Björn Hamberger: When science and art come together

June 19, 2019

Björn Hamberger is an assistant professor in the Department of Biochemistry and Molecular Biology in the College of Natural Science.

The Science Gallery Detroit is the first U.S. representation of a global university-linked network dedicated to public outreach at the intersection of science and art. Exhibitions aim at 15- to 25-year-olds by bridging emerging scientific areas with design and technology.

Our team met Mark Sullivan, creative director of the Science Gallery Detroit, for the first time in July last year to explore how we could connect. Our idea was centered on a vision to explain the importance of our research on plant synthetic biology to the public.
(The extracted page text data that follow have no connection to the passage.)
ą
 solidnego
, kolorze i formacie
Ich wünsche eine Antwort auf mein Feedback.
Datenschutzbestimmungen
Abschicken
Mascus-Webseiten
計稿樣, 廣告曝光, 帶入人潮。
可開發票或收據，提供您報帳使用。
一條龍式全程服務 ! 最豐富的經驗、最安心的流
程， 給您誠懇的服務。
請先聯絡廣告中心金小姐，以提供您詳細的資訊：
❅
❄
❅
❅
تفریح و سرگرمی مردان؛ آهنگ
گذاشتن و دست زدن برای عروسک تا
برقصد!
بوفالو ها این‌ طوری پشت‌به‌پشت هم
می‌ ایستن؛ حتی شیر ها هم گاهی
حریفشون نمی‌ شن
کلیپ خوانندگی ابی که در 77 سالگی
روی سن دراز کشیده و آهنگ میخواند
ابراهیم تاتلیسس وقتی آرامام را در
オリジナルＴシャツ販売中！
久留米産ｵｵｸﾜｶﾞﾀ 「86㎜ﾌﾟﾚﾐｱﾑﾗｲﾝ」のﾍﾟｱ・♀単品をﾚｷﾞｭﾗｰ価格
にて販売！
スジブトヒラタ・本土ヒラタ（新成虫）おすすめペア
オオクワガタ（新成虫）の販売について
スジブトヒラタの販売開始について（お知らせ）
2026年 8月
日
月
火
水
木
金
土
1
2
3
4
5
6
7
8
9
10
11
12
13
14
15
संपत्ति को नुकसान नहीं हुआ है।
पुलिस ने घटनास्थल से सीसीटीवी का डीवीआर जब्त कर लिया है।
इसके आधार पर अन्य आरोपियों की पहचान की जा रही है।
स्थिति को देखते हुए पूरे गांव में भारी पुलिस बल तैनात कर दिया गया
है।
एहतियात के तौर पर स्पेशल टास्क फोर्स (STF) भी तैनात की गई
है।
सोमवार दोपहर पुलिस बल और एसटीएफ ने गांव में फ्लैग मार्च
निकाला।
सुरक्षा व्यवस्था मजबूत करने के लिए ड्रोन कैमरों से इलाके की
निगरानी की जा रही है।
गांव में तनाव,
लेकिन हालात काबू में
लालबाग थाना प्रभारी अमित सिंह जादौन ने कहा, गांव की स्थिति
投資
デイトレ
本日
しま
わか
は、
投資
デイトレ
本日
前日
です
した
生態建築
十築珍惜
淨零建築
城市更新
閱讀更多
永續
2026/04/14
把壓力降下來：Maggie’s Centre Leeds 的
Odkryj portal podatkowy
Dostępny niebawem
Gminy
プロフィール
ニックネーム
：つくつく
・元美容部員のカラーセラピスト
The deadline for the open call for the Science Gallery Detroit exhibition “Depth” came really fast, and we realized that all our project ideas had been far too complicated to make a convincing pitch. 
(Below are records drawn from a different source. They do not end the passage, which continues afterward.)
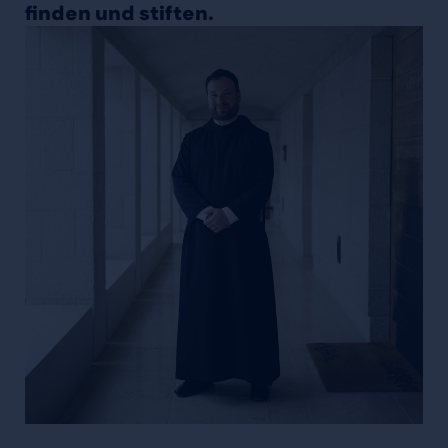
finden und stiften.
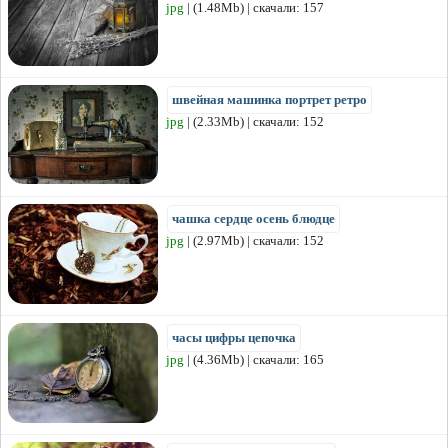
jpg
| (1.48Mb) | скачали: 157
швейная машинка портрет ретро
jpg
| (2.33Mb) | скачали: 152
чашка сердце осень блюдце
jpg
| (2.97Mb) | скачали: 152
часы цифры цепочка
jpg
| (4.36Mb) | скачали: 165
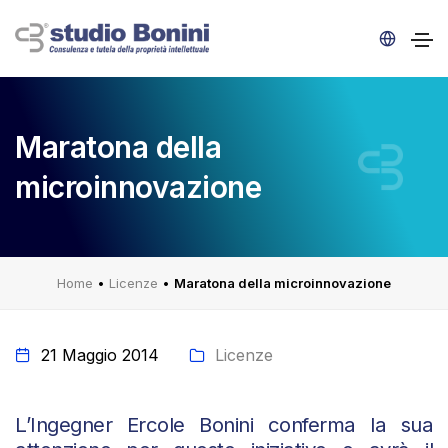
Maratona della
microinnovazione
Home
•
Licenze
•
Maratona della microinnovazione
21 Maggio 2014
Licenze
L’Ingegner Ercole Bonini conferma la sua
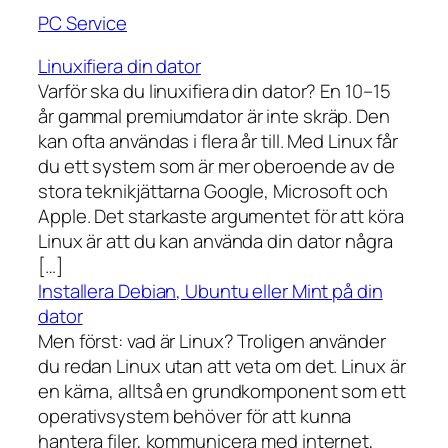
PC Service
Linuxifiera din dator
Varför ska du linuxifiera din dator? En 10–15
år gammal premiumdator är inte skräp. Den
kan ofta användas i flera år till. Med Linux får
du ett system som är mer oberoende av de
stora teknikjättarna Google, Microsoft och
Apple. Det starkaste argumentet för att köra
Linux är att du kan använda din dator några
[…]
Installera Debian, Ubuntu eller Mint på din
dator
Men först: vad är Linux? Troligen använder
du redan Linux utan att veta om det. Linux är
en kärna, alltså en grundkomponent som ett
operativsystem behöver för att kunna
hantera filer, kommunicera med internet,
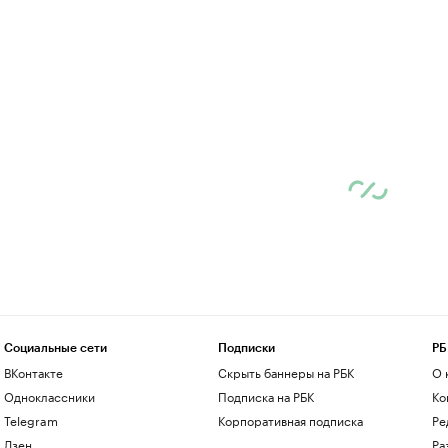
Социальные сети
Подписки
РБ
ВКонтакте
Скрыть баннеры на РБК
О 
Одноклассники
Подписка на РБК
Ко
Telegram
Корпоративная подписка
Ре
Дзен
Ра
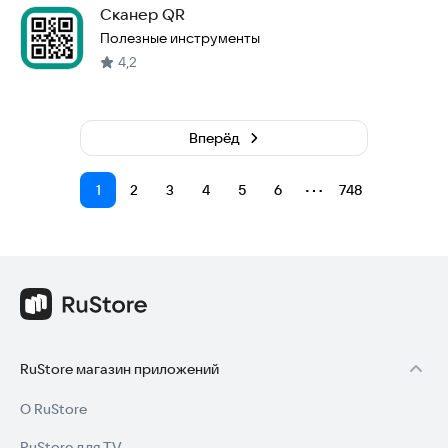
Сканер QR
Полезные инструменты
4,2
Вперёд
⋯
1
2
3
4
5
6
748
RuStore магазин приложений
О RuStore
RuStore для TV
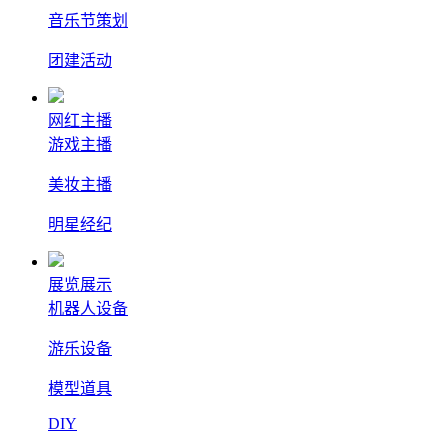
音乐节策划
团建活动
网红主播
游戏主播
美妆主播
明星经纪
展览展示
机器人设备
游乐设备
模型道具
DIY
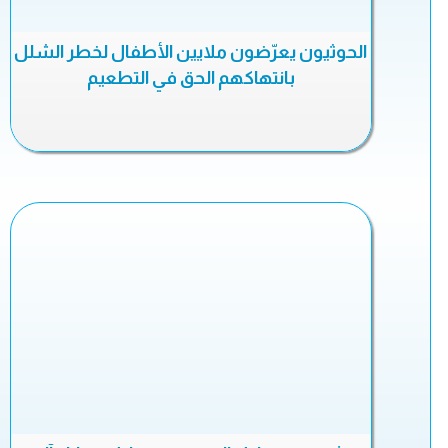
الحوثيون يعرّضون ملايين الأطفال لخطر الشلل
بانتهاكهم الحق في التطعيم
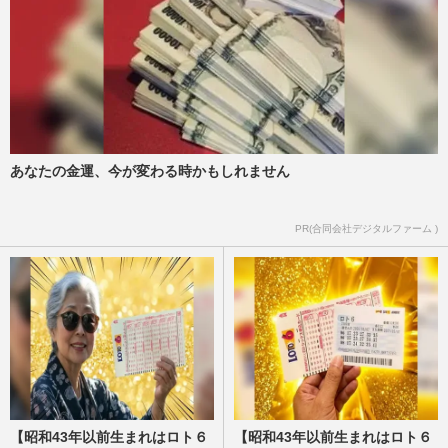
あなたの金運、今が変わる時かもしれません
PR(合同会社デジタルファーム )
【昭和43年以前生まれはロト６
【昭和43年以前生まれはロト６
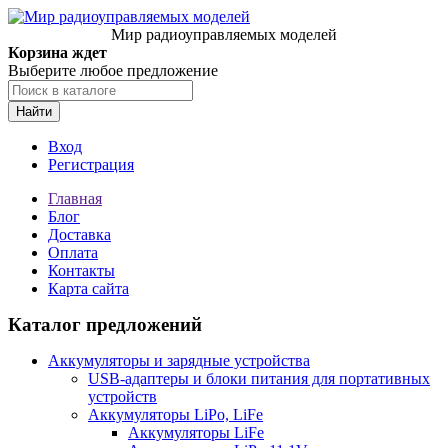
Мир радиоуправляемых моделей
Корзина ждет
Выберите любое предложение
Найти
Вход
Регистрация
Главная
Блог
Доставка
Оплата
Контакты
Карта сайта
Каталог предложений
Аккумуляторы и зарядные устройства
USB-адаптеры и блоки питания для портативных
устройств
Аккумуляторы LiPo, LiFe
Аккумуляторы LiFe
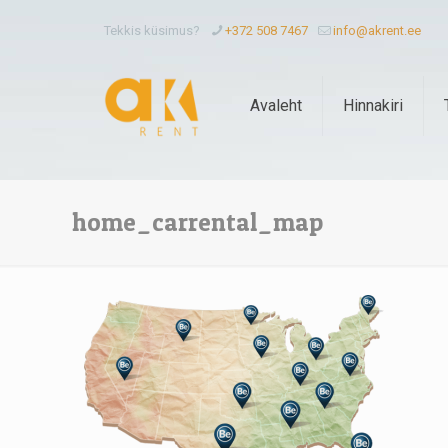
Tekkis küsimus?
+372 508 7467
info@akrent.ee
Avaleht
Hinnakiri
home_carrental_map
Retrospectively, this was a lucky moment; we were forced to reduce everything to a single concept, with different facets contributed through collaborations. We were enthusiastic when finally four diverse teams came together: Greg Bonito, an expert in (previously unrecognized wild) diversity in fungal species and fascinated by the capabilities of ancient lineage of fungi; Sarah Evans, who just reported on travelling microbial communities in coastal fog; Jj Kidder, audio artist with an exceptional talent to design and build synthesizer systems for transforming digital data into sound; and ours. With that, “Fog of Dawn” was born.
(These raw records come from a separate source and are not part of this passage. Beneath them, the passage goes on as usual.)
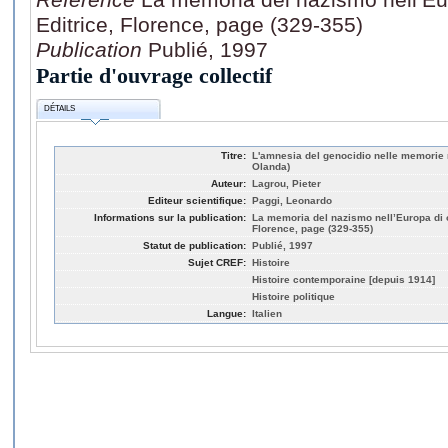
Editrice, Florence, page (329-355)
Publication
Publié, 1997
Partie d'ouvrage collectif
DÉTAILS
Titre:
L'amnesia del genocidio nelle memorie n
Olanda)
Auteur:
Lagrou, Pieter
Editeur scientifique:
Paggi, Leonardo
Informations sur la publication:
La memoria del nazismo nell’Europa di og
Florence, page (329-355)
Statut de publication:
Publié, 1997
Sujet CREF:
Histoire
Histoire contemporaine [depuis 1914]
Histoire politique
Langue:
Italien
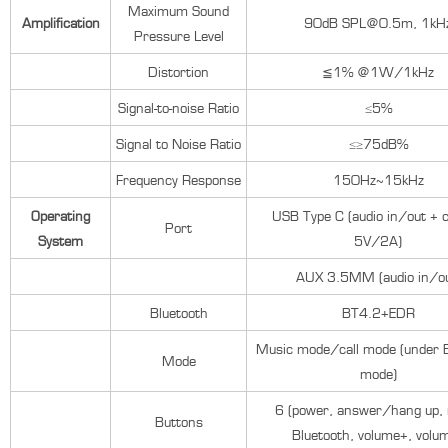
Maximum Sound
Amplification
90dB SPL@0.5m, 1kH
Pressure Level
Distortion
≦1% @1W/1kHz
Signal-to-noise Ratio
≤5%
Signal to Noise Ratio
≤≥75dB%
Frequency Response
150Hz~15kHz
Operating
USB Type C (audio in/out + 
Port
System
5V/2A)
AUX 3.5MM (audio in/ou
Bluetooth
BT4.2+EDR
Music mode/call mode (under B
Mode
mode)
6 (power, answer/hang up,
Buttons
Bluetooth, volume+, volum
This experimental installation explores how fungal species (that live in close proximity with their plant hosts and provide them with nutrients) pulled off the ultimate coup, claiming a new habitat — the land. Both organisms still rely critically on the medium they came from with fungal spores hitching a ride in tiny water droplets for distribution and the moss still needing water for sexual reproduction.

The modern impact of the organisms goes far beyond terrestrialization — the colonization of the land by aquatic organisms — we showcase. Both are important for biotechnological applications in the field of synthetic biology, including potential for supporting life in deep space exploration and the use of such symbiotic systems in terraforming, the process of changing a planet's conditions to make it habitable for humans.

Walking into the exhibition on opening day and seeing how all exhibits came together was a goosebump moment. But meeting the team of mediators, who will guide visitors through the exhibition over the course of this summer, triggering questions and fostering discussions, revealed the last piece of the puzzle — how this new kind of exhibition works: immersion and interaction. And as for “Fog of Dawn” — I have never seen synthetic biology that tangible and approachable. 

“Fog of Dawn” is one of thirty installations from teams around the world and on display from June 8 to August 17 at the Michigan Science Center.

This installation is in part supported by the NSF Dimensions of Biodiversity project 'Phylogenetic and Functional Diversity of Tripartite Plant- Fungal-Bacterial Symbioses' and the Great Lakes Bioenergy Research Center.